What to do:
• A. Copy the passage in the job decision post below from "So of course" to "to doing therapy.".
• B. Carry on the post below about deciding whether to take the clinic therapist job, starting where it stops.

Document segment:
════
Monday, April 14, 2008

Today is Decision Day

So of course I am hiding.

The decision: to accept a therapist position at the clinic that I have spent the last 8 months interning.  I would love the job, but I also love my current job.

The pro's:  I get to keep working with my clients, I get more experience, I get more clock hours for my CAC.  I would be able to dump some of the bills that I have in order to have the current job.  Doing research (the current job) is very hands off compared to doing therapy.

The con's:  I would have to continue driving from Flint to Detroit.  I am not sure when I will get paid.  Are gas prices ever going to stop rising?  I like the job that I am working right now and am 100% certain that I will get a pay check.  Aren't I supposed to be starting a new life in Flint?

The clinic is a not-for-profit that services substance abuse clients living in the city of Detroit with no insurance.  It is funded through block grants and federal monies, all funneled through the city of Detroit which is horrible at actually sending the money that doesn't belong to them along to the appropriate people.  Hence the whole, I am not sure if I will get paid when I am supposed to.  It's not uncommon for staff members to go without for a few weeks and then get a big check.
════
Supplied material:
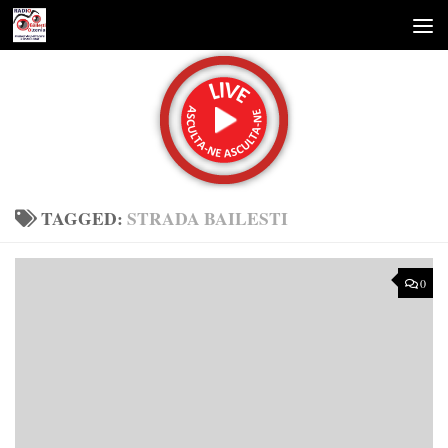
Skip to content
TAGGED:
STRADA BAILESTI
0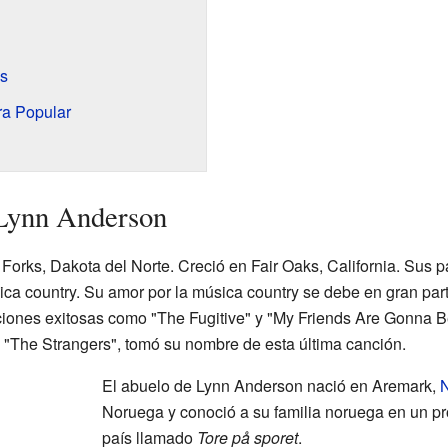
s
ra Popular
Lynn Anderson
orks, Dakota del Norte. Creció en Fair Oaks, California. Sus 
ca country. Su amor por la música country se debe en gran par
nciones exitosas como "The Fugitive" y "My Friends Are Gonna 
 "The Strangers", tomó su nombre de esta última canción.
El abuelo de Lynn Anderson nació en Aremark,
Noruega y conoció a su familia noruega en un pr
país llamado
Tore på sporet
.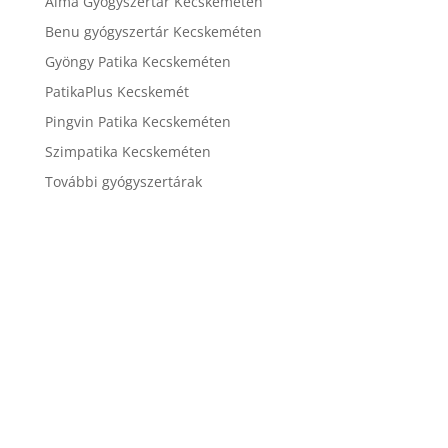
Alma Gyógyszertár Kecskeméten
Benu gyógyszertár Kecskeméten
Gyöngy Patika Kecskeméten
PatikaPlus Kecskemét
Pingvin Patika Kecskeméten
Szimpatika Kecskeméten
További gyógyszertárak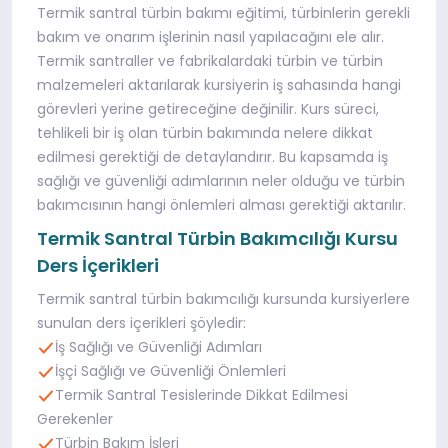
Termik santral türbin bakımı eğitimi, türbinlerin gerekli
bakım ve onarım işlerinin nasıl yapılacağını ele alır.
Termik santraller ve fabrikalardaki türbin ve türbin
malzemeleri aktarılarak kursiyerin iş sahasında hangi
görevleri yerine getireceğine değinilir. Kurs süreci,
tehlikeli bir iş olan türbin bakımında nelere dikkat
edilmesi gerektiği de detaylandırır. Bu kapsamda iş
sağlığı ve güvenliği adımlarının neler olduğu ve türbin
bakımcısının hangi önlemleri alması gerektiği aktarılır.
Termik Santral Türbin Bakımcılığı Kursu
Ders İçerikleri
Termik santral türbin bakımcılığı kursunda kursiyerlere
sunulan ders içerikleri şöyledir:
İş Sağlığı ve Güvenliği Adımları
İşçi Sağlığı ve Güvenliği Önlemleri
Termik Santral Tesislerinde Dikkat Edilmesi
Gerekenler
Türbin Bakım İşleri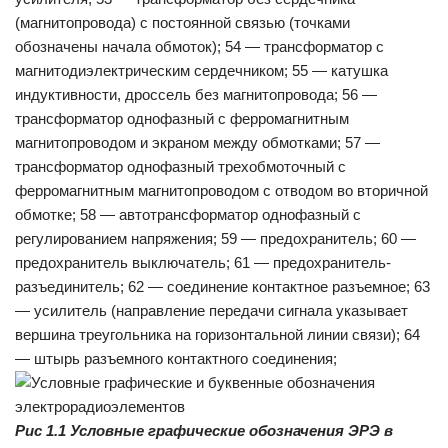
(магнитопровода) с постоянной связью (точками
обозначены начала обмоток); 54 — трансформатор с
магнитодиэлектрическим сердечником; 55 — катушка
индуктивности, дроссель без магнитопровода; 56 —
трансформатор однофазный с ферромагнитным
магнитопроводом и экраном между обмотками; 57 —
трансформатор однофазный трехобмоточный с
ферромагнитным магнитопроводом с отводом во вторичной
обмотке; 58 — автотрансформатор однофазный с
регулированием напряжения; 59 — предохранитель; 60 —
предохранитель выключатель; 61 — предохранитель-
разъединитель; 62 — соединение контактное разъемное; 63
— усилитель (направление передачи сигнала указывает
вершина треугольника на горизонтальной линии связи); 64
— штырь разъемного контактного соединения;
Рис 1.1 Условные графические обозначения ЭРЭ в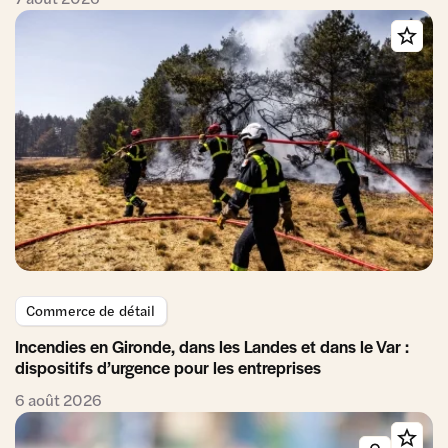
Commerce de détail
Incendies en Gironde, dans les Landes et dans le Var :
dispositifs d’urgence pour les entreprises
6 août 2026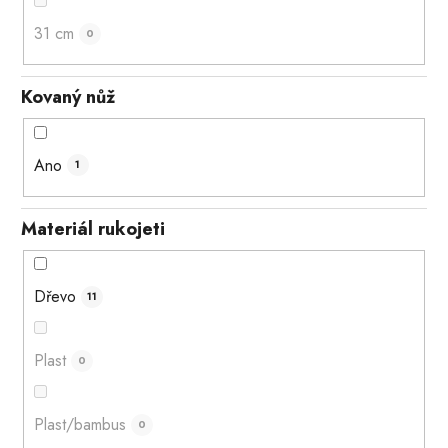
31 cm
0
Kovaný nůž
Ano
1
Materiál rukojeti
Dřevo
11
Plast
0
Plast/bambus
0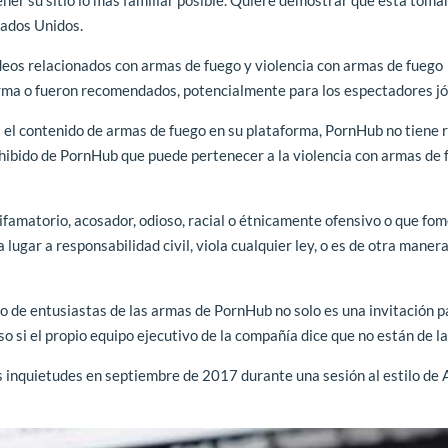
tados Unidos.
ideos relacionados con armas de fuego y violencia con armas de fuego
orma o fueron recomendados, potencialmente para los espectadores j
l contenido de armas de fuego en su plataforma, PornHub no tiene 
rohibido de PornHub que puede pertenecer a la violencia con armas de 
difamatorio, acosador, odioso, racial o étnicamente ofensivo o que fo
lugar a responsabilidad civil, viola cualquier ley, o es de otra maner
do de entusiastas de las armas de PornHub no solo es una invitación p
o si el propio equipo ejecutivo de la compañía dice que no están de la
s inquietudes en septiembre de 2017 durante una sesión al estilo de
════
Results:
• A.
So of course I am hiding.

The decision: to accept a therapist position at the clinic that I have spent the last 8 months interning.  I would love the job, but I also love my current job.

The pro's:  I get to keep working with my clients, I get more experience, I get more clock hours for my CAC.  I would be able to dump some of the bills that I have in order to have the current job.  Doing research (the current job) is very hands off compared to doing therapy.

• B.
Being that the clinic is not-for-profit, funds are tight and I do not know if they can afford to pay what I need to pay the bills and drive down here daily.  My clinical supervisor has already told the staff that I am staying, but she has not sat down and talked about the money with me yet.  I made sure to inform her the other day that it had to make financial sense for me to drive down here from Flint being a single mom and all.

Most of the full time therapists have left because of burnout and not being interested in substance abuse so just using this place until something better comes along, so they will be to the bear bones when the interns leave this week.  The people that will suffer the most are the clients.

Any wonder why I am hiding?  My heart says one thing and my head says another . . . isn't that always the case when money is involved?  Sometimes I really do wish that I didn't believe that anything is possible, being narrow-minded would come in handy once in a while.